For now, Nash's interest is Blurb's ability to create a curated pool of recommended specialists without a fiduciary hand in the deal.
"Blurb isn't anything at the commoditized end of the business," Nash says.
"Which makes this services offering a good thing for the freelancers," the specialists, because the independent service providers on in the curated pool "are operating among potential customers who are not looking for the cheapest possible cover designers but for the best cover designers at the best value.
"Different people will have different ways of figuring out where they find value -- that depends on the circumstances. You don't need a $10,000 cover designer for Grandma's cookbook. But maybe you really do want a $5,000 art director for the interior of your catalog of antique Tag Heuer watches which is reportedly worth a million dollars."

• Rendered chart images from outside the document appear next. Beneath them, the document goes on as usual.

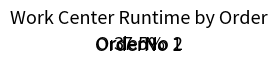

Is there any slice that represents more than half of the pie?

Yes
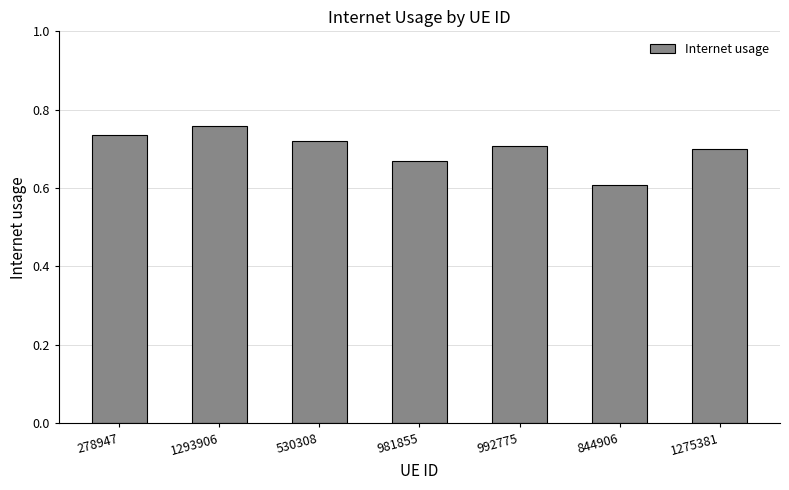

The chart shows a value of 0.8 at 844906. True or false?

False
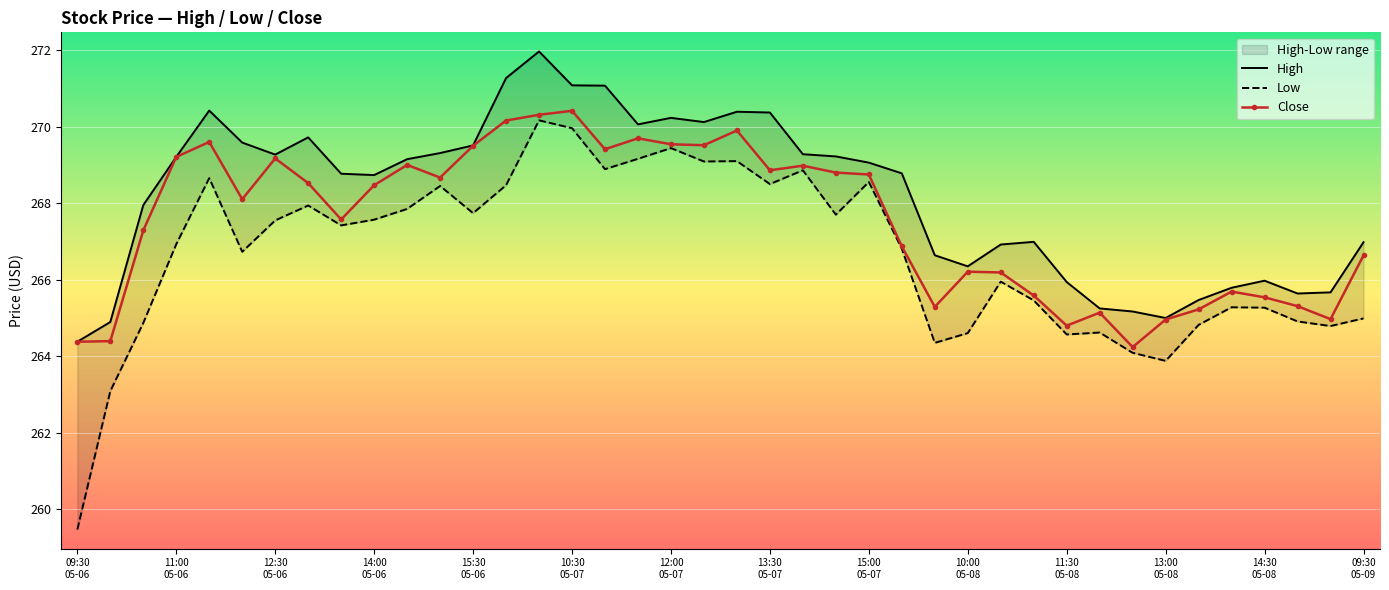

Reading left to right, what are all the values shown in this chart?

High: 264.4	264.9	267.9	269.2	270.4	269.6	269.3	269.7	268.8	268.7	269.1	269.3	269.5	271.3	272.0	271.1	271.1	270.1	270.2	270.1	270.4	270.4	269.3	269.2	269.1	268.8	266.6	266.4	266.9	267.0	265.9	265.2	265.2	265.0	265.5	265.8	266.0	265.6	265.7	267.0
Low: 259.5	263.1	264.9	266.9	268.7	266.7	267.6	267.9	267.4	267.6	267.9	268.4	267.7	268.5	270.2	270.0	268.9	269.2	269.4	269.1	269.1	268.5	268.9	267.7	268.6	266.8	264.4	264.6	265.9	265.5	264.6	264.6	264.1	263.9	264.8	265.3	265.3	264.9	264.8	265.0
Close: 264.4	264.4	267.3	269.2	269.6	268.1	269.2	268.5	267.6	268.5	269.0	268.7	269.5	270.2	270.3	270.4	269.4	269.7	269.5	269.5	269.9	268.9	269.0	268.8	268.8	266.9	265.3	266.2	266.2	265.6	264.8	265.1	264.2	265.0	265.2	265.7	265.5	265.3	265.0	266.6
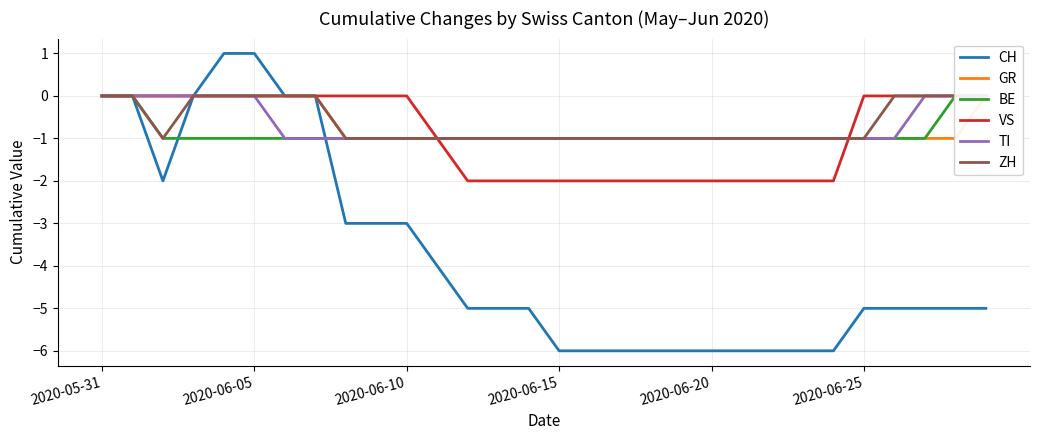

True or false: CH has a value of -8 at 2020-06-25.

False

In answer to my question, Nash agrees that the most expedient, least quality-oriented authors may not find this kind of service helpful.
"If all you want to do is punch your lottery ticket -- throw 100,000 words into the meat grinder and hope you've got Fifty Shades of Grey," there's much less need for the stronger services of these specialists. "As a general rule, in my opinion, publishers should be aiming at the top of the market at all times. They should be aiming at quality rather than running around equating that readers or the media or Amazon doesn't value what they offer. Treat the value of what you offer seriously. I actually think part of what Blurb is doing...helps original publishers in a way. It puts a visible dollar value on some of the services that digital publishing specialists offer."
This initial group of specialists is focused on the needs of independent authors. Both Gittins and Nash say that they expect to work together next to curate a pool of specialists more focused on the needs of business clients, companies looking to create books for their corporate needs.
The process of curating one of these pools involves a couple of days in San Francisco at Blurb's offices. "Molly and I certainly had a great two days talking and brainstorming with Blurb...'create more value than you capture,' as Tim O'Reilly likes to say.
"This particular venture, I think, is doing that."